One notorious environmentalist with academic credentials noted that the EPA “relied mostly on regstrant-commissioned, unpublished regulatory studies, 99% of which were negative, while IARC relied mostly on peer-reviewed studies of which 70% were positive.”
Don’t be fooled. It’s long been known that there’s a powerful medical and science public bias towards positive studies, as I discussed in these pages recently. If you find no link between a given agent and adverse harm, it’s much more difficult to publish your results in a top publication or perhaps anywhere. So you have censorship at the publisher level, and also self-censorship at the researcher level. Why bother writing up and submitting a paper that probably won’t get published?
“It is easy to see why journals would be biased against negative studies,” observed The Journal of the Royal Society of Medicine. “Who wants to read that a new treatment does not work?” Or conversely, that a widely-used chemical doesn’t cause rodent cancers? Such iis a plague on all medical research.

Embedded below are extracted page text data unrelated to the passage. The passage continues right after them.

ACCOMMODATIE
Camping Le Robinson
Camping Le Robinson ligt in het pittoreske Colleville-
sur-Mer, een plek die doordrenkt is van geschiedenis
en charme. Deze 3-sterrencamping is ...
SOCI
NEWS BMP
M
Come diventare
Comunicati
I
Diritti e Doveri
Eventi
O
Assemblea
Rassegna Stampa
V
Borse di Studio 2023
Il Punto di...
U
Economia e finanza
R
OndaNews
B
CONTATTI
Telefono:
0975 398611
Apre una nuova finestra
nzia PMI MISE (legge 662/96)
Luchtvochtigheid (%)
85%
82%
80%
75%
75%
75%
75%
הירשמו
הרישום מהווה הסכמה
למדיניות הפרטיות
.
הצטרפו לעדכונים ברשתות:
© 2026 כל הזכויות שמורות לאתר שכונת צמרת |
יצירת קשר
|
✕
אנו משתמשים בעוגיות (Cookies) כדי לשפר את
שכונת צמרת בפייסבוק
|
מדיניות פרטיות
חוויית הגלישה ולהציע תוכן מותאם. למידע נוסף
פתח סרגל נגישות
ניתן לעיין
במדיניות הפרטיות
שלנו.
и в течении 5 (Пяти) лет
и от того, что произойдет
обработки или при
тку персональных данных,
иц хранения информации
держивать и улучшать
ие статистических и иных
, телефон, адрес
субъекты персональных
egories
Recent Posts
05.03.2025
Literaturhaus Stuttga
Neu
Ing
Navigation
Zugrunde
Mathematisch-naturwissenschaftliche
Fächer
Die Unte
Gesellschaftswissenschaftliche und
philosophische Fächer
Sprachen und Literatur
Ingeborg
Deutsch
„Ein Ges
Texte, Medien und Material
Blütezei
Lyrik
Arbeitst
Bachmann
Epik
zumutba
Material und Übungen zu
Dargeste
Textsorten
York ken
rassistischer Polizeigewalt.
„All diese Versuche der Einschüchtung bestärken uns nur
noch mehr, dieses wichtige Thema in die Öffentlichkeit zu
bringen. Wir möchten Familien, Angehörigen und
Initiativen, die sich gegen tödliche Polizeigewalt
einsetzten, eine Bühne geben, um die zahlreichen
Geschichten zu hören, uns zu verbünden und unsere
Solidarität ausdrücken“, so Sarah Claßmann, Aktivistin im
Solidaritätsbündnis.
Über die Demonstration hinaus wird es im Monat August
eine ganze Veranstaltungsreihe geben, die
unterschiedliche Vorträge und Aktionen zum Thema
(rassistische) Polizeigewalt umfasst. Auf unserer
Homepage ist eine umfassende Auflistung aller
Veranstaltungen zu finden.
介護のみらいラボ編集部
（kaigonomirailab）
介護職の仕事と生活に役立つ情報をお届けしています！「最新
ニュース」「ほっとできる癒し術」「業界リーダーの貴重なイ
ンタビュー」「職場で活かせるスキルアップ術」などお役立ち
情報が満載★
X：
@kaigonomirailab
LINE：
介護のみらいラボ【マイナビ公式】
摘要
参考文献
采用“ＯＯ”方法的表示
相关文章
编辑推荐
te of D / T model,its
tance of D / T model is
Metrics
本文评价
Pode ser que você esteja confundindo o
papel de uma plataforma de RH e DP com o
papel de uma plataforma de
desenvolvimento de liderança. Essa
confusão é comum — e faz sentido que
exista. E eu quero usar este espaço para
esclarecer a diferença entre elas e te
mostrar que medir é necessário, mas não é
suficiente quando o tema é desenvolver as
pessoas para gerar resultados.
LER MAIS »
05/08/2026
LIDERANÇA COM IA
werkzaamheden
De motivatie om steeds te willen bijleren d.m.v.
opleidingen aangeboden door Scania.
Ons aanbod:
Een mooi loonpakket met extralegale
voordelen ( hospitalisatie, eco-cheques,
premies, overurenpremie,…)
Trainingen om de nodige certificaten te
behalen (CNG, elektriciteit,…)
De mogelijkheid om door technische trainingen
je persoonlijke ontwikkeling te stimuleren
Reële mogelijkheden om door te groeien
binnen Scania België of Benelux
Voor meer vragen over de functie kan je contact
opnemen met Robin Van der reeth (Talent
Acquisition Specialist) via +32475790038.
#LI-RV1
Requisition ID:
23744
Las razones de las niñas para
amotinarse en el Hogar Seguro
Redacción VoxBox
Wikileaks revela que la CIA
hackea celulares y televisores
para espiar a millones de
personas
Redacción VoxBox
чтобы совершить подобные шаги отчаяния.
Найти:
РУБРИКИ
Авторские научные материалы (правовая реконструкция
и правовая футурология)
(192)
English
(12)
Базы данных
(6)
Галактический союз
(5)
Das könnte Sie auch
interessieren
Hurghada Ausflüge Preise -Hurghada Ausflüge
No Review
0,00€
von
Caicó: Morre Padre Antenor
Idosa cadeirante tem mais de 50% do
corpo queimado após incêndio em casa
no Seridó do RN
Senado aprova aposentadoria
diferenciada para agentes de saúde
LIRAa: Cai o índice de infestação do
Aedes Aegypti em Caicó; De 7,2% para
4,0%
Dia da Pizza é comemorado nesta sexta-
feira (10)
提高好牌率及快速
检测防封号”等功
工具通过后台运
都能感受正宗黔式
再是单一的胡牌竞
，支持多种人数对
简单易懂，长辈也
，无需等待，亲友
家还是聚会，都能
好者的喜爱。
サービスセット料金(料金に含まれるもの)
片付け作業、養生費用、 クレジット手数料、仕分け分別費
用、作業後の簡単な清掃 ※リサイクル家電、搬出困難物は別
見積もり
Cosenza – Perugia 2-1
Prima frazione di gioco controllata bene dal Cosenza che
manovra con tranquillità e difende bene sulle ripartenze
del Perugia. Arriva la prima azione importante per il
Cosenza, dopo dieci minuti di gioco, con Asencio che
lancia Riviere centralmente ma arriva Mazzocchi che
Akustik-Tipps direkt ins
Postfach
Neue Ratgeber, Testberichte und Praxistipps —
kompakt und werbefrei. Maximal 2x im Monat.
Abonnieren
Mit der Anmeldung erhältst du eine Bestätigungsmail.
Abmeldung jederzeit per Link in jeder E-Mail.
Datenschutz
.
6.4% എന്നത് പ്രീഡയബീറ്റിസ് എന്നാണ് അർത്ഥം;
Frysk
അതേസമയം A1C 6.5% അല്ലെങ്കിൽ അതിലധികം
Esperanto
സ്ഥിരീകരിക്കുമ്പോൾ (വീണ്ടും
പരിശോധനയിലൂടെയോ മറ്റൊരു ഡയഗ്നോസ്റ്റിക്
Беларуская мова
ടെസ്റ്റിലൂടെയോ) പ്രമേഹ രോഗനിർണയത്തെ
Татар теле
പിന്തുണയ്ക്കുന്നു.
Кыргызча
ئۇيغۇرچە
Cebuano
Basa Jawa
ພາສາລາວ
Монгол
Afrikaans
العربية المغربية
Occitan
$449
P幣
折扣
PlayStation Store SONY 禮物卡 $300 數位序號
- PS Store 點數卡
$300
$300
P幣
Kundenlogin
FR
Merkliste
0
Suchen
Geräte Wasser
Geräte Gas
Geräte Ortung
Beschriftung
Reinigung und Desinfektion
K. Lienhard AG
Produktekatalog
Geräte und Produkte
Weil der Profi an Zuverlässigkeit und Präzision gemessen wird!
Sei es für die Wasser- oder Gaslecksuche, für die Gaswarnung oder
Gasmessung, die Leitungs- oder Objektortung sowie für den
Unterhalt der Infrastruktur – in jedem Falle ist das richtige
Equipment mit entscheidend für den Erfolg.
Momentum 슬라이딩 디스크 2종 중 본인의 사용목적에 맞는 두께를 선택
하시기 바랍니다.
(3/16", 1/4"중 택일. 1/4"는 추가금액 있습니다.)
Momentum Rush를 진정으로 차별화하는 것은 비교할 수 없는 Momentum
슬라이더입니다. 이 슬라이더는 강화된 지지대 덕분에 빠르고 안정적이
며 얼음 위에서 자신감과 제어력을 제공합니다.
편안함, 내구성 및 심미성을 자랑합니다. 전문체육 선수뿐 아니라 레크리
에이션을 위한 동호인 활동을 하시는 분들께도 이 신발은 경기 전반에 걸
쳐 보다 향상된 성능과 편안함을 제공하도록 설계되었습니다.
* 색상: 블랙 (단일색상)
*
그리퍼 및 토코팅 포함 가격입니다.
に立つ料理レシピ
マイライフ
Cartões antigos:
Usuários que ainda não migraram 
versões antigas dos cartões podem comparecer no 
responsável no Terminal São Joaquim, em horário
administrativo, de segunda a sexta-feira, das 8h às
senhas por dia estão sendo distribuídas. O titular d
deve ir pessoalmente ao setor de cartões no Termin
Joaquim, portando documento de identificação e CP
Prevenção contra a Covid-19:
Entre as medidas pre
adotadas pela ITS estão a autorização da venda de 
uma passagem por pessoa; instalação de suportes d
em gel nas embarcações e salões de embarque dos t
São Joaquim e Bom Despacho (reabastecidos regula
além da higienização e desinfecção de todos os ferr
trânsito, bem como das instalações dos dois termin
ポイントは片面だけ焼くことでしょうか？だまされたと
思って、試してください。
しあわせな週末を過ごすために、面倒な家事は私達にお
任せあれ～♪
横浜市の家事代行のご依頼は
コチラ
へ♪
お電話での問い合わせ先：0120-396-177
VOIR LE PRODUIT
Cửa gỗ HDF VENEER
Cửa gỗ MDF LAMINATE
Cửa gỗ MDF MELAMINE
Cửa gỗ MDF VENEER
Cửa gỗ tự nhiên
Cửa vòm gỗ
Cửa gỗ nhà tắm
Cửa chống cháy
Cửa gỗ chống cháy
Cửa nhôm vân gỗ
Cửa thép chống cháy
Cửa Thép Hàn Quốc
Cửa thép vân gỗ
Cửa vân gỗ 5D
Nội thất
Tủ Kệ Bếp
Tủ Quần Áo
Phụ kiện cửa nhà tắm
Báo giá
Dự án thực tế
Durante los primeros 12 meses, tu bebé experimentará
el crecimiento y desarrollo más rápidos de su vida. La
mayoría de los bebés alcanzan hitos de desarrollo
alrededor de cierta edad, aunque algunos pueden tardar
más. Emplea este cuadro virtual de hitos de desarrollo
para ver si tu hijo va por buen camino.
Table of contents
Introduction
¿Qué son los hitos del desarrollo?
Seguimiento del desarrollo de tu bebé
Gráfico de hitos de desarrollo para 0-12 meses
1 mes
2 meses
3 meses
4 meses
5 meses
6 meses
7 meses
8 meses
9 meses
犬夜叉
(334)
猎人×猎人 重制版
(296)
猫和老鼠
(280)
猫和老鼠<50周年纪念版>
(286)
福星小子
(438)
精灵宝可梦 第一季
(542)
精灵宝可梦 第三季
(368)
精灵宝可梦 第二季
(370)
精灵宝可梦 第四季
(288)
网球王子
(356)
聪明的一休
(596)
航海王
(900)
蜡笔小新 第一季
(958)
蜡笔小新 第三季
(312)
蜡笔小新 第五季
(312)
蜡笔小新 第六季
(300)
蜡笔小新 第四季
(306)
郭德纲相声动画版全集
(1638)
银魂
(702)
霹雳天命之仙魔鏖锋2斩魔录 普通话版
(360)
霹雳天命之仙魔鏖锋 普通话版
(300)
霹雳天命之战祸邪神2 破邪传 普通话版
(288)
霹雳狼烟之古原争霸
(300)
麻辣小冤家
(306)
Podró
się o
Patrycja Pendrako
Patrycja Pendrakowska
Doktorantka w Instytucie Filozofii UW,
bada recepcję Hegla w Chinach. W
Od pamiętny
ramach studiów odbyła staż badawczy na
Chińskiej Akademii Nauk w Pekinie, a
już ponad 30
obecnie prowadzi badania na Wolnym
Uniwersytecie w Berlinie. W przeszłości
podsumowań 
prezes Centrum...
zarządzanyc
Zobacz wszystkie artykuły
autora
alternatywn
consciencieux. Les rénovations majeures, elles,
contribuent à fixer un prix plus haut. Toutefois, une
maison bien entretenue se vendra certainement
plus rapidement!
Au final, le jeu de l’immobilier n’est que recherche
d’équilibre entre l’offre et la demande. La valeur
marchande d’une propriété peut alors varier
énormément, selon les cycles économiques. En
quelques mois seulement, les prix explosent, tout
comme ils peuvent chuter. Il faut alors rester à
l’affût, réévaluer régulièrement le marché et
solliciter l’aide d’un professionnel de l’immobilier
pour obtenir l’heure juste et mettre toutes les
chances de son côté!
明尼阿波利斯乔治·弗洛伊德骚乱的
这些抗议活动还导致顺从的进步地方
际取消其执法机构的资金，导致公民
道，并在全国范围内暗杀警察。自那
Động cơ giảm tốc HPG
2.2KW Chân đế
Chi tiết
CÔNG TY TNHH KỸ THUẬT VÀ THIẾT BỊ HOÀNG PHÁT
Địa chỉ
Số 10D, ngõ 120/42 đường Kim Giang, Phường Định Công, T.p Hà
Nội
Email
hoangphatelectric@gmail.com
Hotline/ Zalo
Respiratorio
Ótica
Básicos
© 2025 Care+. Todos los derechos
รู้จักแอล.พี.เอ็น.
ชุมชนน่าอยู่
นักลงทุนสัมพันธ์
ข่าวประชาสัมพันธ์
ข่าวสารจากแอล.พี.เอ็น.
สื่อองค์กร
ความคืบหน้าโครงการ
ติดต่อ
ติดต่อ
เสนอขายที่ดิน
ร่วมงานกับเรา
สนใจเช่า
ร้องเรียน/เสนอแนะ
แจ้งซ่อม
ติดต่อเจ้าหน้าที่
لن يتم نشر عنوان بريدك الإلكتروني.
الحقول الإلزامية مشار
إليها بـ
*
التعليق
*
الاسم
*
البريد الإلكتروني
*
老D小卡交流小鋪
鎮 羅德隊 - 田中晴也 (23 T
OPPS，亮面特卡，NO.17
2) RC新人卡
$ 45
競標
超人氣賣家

As for peer review, it has become “the last refuge of the scoundrel” to paraphrase Dr. Johnson. An editor of the BMJ (formerly British Medical Journal) once declared it “a flawed process, full of easily identified defects with little evidence that it works.” Not only is there no evidence it helps sort good research from bad, but as the above opinion piece in The Journal of the Royal Society of Medicine noted, “The editorial peer review process has been strongly biased against negative studies.”
So much for IARC’s allegedly superior methodology. The EPA (and all those myriad bodies in agreement) was correct in looking at the totality of the evidence.
None of which, it turns out, matters a wit. Unfortunately, one reason the movies usually have a happy ending is to counter that real life so often it goes the other way.